[[ RECORDS FOR THIS TASK, beginning ]]

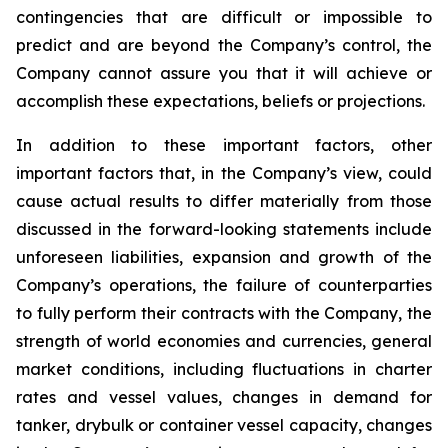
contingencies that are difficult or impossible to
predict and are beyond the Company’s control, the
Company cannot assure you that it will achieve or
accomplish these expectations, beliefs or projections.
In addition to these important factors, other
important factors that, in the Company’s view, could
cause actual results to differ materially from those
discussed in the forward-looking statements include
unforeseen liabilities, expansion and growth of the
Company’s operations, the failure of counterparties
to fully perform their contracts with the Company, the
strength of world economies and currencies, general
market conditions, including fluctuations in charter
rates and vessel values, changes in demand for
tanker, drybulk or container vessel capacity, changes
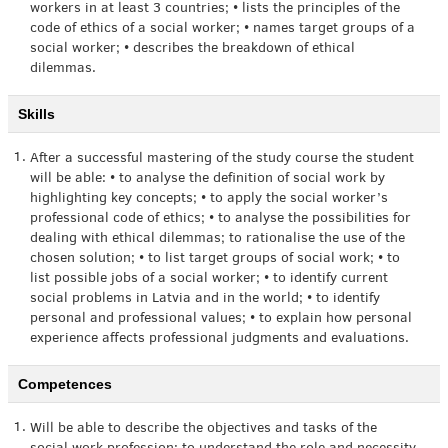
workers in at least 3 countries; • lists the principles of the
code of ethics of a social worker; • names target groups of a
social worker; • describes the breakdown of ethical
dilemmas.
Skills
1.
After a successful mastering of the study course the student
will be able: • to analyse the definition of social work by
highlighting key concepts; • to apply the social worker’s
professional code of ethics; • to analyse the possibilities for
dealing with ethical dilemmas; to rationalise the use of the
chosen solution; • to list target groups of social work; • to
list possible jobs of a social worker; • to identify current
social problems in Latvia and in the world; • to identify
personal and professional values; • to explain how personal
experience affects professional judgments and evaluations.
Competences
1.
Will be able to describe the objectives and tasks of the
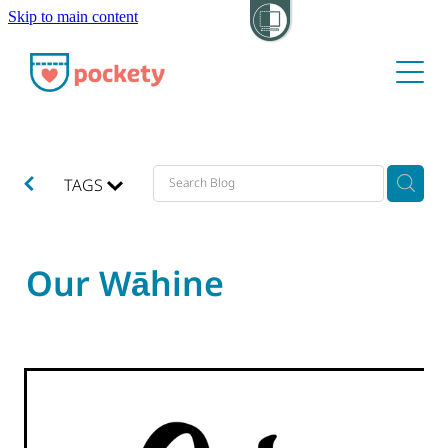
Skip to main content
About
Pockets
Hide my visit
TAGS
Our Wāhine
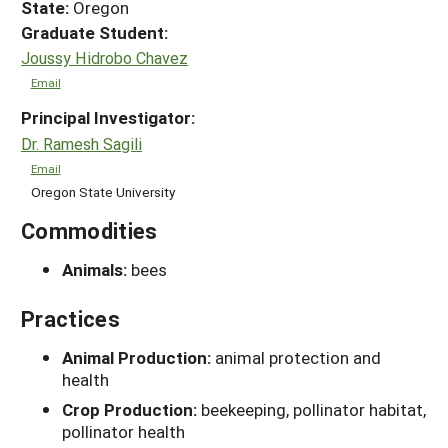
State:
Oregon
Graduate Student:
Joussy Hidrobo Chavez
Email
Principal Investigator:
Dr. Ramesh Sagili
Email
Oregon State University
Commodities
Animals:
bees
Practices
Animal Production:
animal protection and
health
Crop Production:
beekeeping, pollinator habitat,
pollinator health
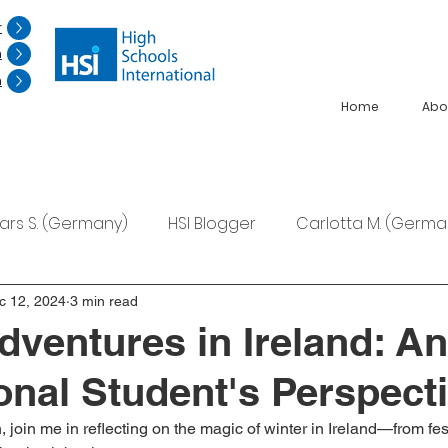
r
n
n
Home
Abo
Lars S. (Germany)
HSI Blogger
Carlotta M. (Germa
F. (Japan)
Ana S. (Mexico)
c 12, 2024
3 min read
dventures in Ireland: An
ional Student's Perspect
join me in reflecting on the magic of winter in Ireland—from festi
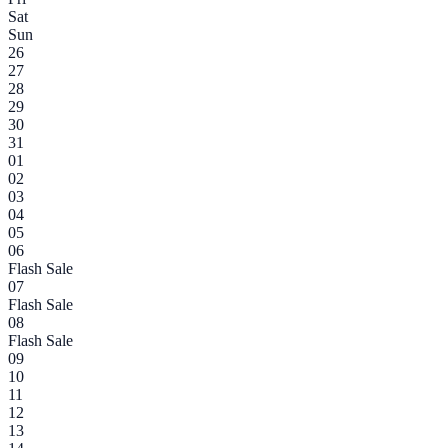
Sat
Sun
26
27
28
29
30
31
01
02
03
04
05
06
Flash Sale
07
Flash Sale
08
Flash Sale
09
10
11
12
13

[[ RECORDS FOR THIS TASK, end ]]

AIM OF THE TASK:
Can you retype every line of the listing above word for word, leaving out the picture markers?

SOLUTION:
contingencies that are difficult or impossible to
predict and are beyond the Company’s control, the
Company cannot assure you that it will achieve or
accomplish these expectations, beliefs or projections.
In addition to these important factors, other
important factors that, in the Company’s view, could
cause actual results to differ materially from those
discussed in the forward-looking statements include
unforeseen liabilities, expansion and growth of the
Company’s operations, the failure of counterparties
to fully perform their contracts with the Company, the
strength of world economies and currencies, general
market conditions, including fluctuations in charter
rates and vessel values, changes in demand for
tanker, drybulk or container vessel capacity, changes
workers in at least 3 countries; • lists the principles of the
code of ethics of a social worker; • names target groups of a
social worker; • describes the breakdown of ethical
dilemmas.
Skills
1.
After a successful mastering of the study course the student
will be able: • to analyse the definition of social work by
highlighting key concepts; • to apply the social worker’s
professional code of ethics; • to analyse the possibilities for
dealing with ethical dilemmas; to rationalise the use of the
chosen solution; • to list target groups of social work; • to
list possible jobs of a social worker; • to identify current
social problems in Latvia and in the world; • to identify
personal and professional values; • to explain how personal
experience affects professional judgments and evaluations.
Competences
1.
Will be able to describe the objectives and tasks of the
Skip to main content
About
Pockets
Hide my visit
TAGS
Our Wāhine
State:
Oregon
Graduate Student:
Joussy Hidrobo Chavez
Email
Principal Investigator:
Dr. Ramesh Sagili
Email
Oregon State University
Commodities
Animals:
bees
Practices
Animal Production:
animal protection and
health
Crop Production:
beekeeping, pollinator habitat,
pollinator health
r
n
n
Home
Abo
Lars S. (Germany)
HSI Blogger
Carlotta M. (Germa
F. (Japan)
Ana S. (Mexico)
c 12, 2024
3 min read
dventures in Ireland: An
ional Student's Perspect
join me in reflecting on the magic of winter in Ireland—from festi
Sat
Sun
26
27
28
29
30
31
01
02
03
04
05
06
Flash Sale
07
Flash Sale
08
Flash Sale
09
10
11
12
13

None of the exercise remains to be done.